The election is almost a year away, and already it's come down to branding. In Saturday night's Democratic debate the candidates discussed in considerable detail muclear terrorism, health care, carbon emissions and other substantive issues. But what really got them excited were the vague competing mantras of "change" and ‘experience." Obama says he stands for change. Edwards, siding with Obama against Clinton for some strategic reason too subtle for me to understand, says he stands for change too. Hillary Clinton, who casts herself as the candidate of experience but actually uttered the word "change" more often than the other candidates, dismissed her rivals as fancy talkers. She said she has 35 years of experience ( which means she's counting everything she's done since getting out of law school) and knows how to make change happen. She points out, quite correctly, that electing a woman president would be a very big change, but nobody seemed too interested in that.

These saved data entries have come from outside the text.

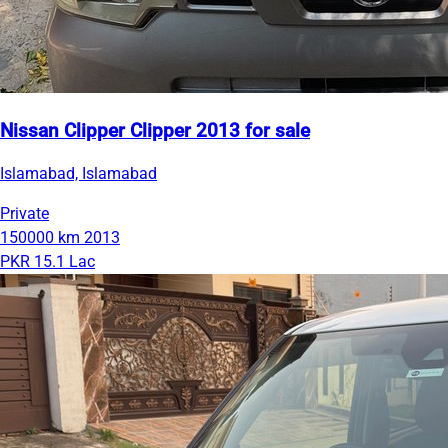
Nissan Clipper Clipper 2013 for sale
Islamabad, Islamabad
Private
150000 km
2013
PKR 15.1 Lac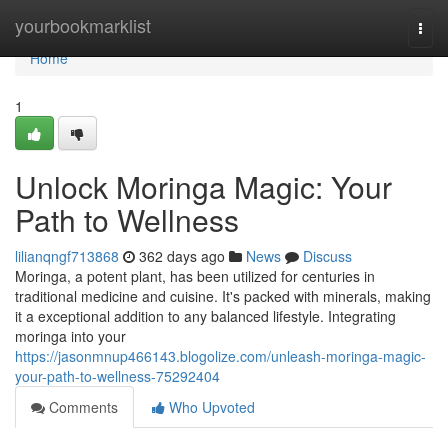
Home
yourbookmarklist
Togg
navi
Home
1
Unlock Moringa Magic: Your
Path to Wellness
lilianqngf713868
362 days ago
News
Discuss
Moringa, a potent plant, has been utilized for centuries in
traditional medicine and cuisine. It's packed with minerals, making
it a exceptional addition to any balanced lifestyle. Integrating
moringa into your
https://jasonmnup466143.blogolize.com/unleash-moringa-magic-
your-path-to-wellness-75292404
Comments
Who Upvoted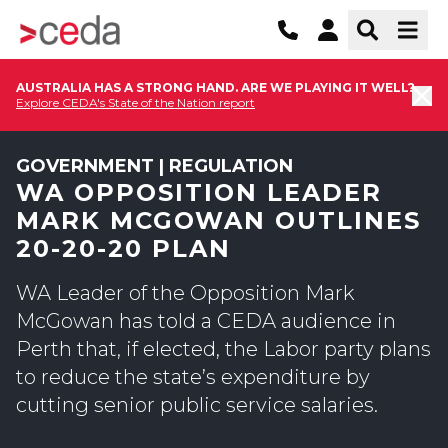
AUSTRALIA HAS A STRONG HAND. ARE WE PLAYING IT WELL?
Explore CEDA's State of the Nation report
GOVERNMENT | REGULATION
WA OPPOSITION LEADER
MARK MCGOWAN OUTLINES
20-20-20 PLAN
WA Leader of the Opposition Mark
McGowan has told a CEDA audience in
Perth that, if elected, the Labor party plans
to reduce the state’s expenditure by
cutting senior public service salaries.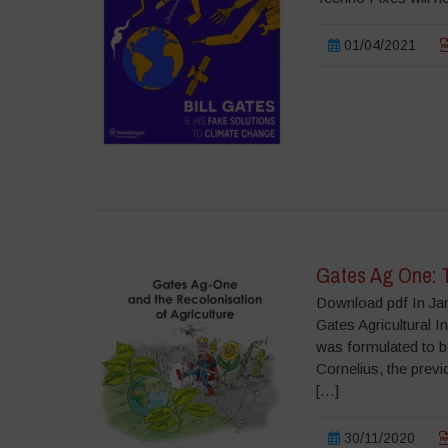
01/04/2021
Gates Ag One: T
Download pdf In Jan
Gates Agricultural 
was formulated to b
Cornelius, the prev
[…]
30/11/2020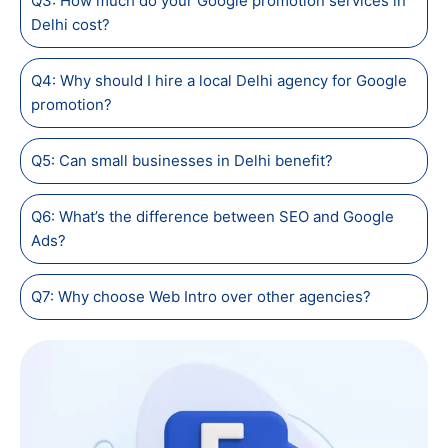
Q3: How much do your Google promotion services in
Delhi cost?
Q4: Why should I hire a local Delhi agency for Google
promotion?
Q5: Can small businesses in Delhi benefit?
Q6: What’s the difference between SEO and Google
Ads?
Q7: Why choose Web Intro over other agencies?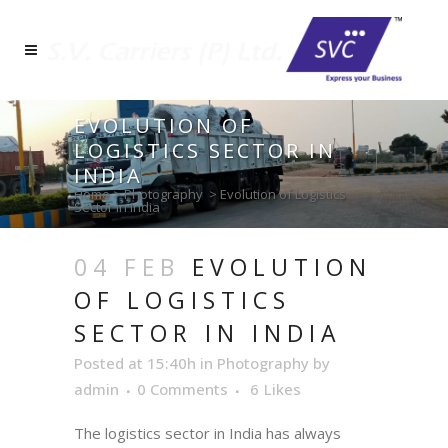
EVOLUTION OF
LOGISTICS SECTOR IN
INDIA
Home
>
Photography
>
Evolution of Logistics
Sector in India
04 FEB
EVOLUTION
OF LOGISTICS
SECTOR IN INDIA
Posted at 15:40h
in
Photography
by
admin
0 Comments
6
Likes
The logistics sector in India has always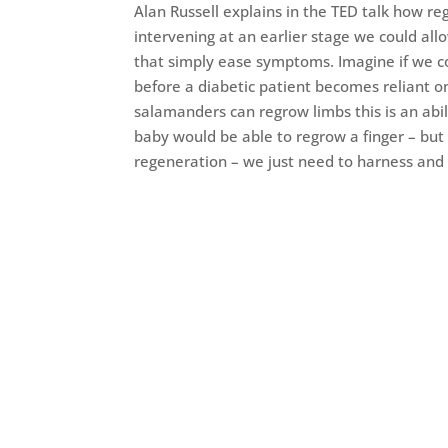
Alan Russell explains in the TED talk how re
intervening at an earlier stage we could all
that simply ease symptoms. Imagine if we cou
before a diabetic patient becomes reliant 
salamanders can regrow limbs this is an abil
baby would be able to regrow a finger – but a
regeneration – we just need to harness and n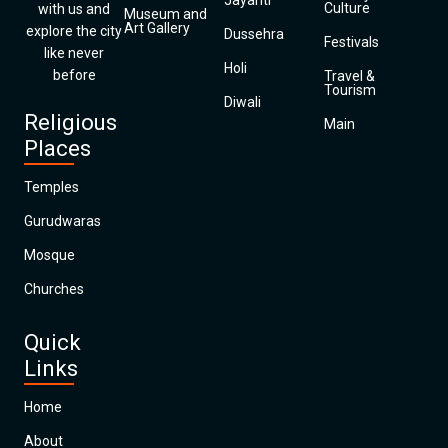
Jayanti
Culture
with us and
Museum and
Art Gallery
explore the city
Dussehra
Festivals
like never
Holi
before
Travel &
Tourism
Diwali
Religious
Main
Places
Temples
Gurudwaras
Mosque
Churches
Quick
Links
Home
About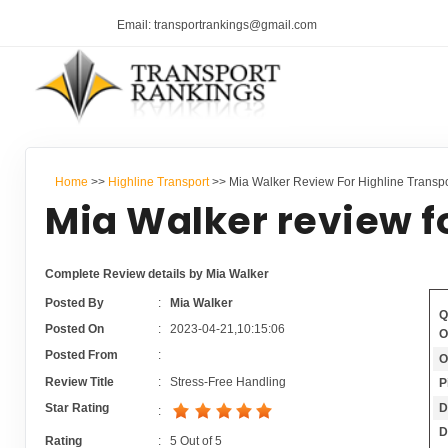
Email: transportrankings@gmail.com
Home
>>
Highline Transport
>> Mia Walker Review For Highline Transpo
Mia Walker review f
Complete Review details by Mia Walker
Posted By
:
Mia Walker
Q
Posted On
:
2023-04-21,10:15:06
O
Posted From
:
O
Review Title
:
Stress-Free Handling
P
D
Star Rating
:
D
Rating
:
5
Out of
5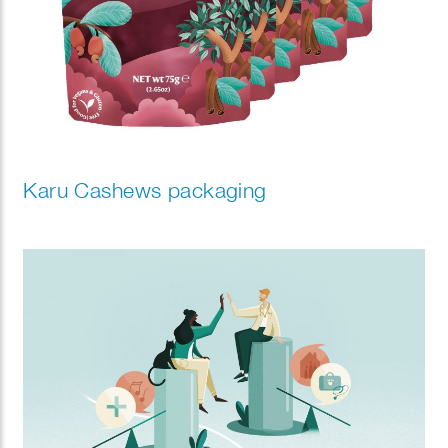
Karu Cashews packaging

After all, electing a black president would be a big change too.

Hillary Clinton was fiery and funny and bore no resemblance to the candidate relentless attacked in the media as rigid, incompetent, Machiavellian and screechy. You can understand her obvious frustration with the ongoing lovefest for Obama: At one point she even compared his "likeability' to that of George W. Bush. In real life, Obama has made the same sort of compromises she herself has made. As she pointed out, he said he'd vote against the Patriot Act, and then he voted for it. He casts himself as the candidate who'd repair our bellicose relations with the world, and then talks about bombing Pakistan. He talks about putting Republicans in his cabinet, as Bill Clinton did. His health-care plan, as Paul Krugman points out every day on the New York Times op-ed page, is weaker than Clinton's or Edwards'. I'm sure Hillary Clinton must be wondering what the difference is between "triangulation" and Obama's calls for unity.

Somehow Hillary Clinton is stuck as the candidate who simultaneously represents excessive compromise and excessive partisanship. For various reasons, John Edwards, who actually represents the most substantive hope for change, seems in some ways a throwback to the old-fashioned class-based politics of the 1930s. Poor Richardson, who actually has the most experience of any candidate in either party, can't get any traction at all. Obama, the black candidate who never mentions his race, gets to smile his mile-wide smile and be a rock star. Somehow he has made himself a great big humongous hope object. People can project on him what they want him to be.

It may not be fair, but then, that's show business.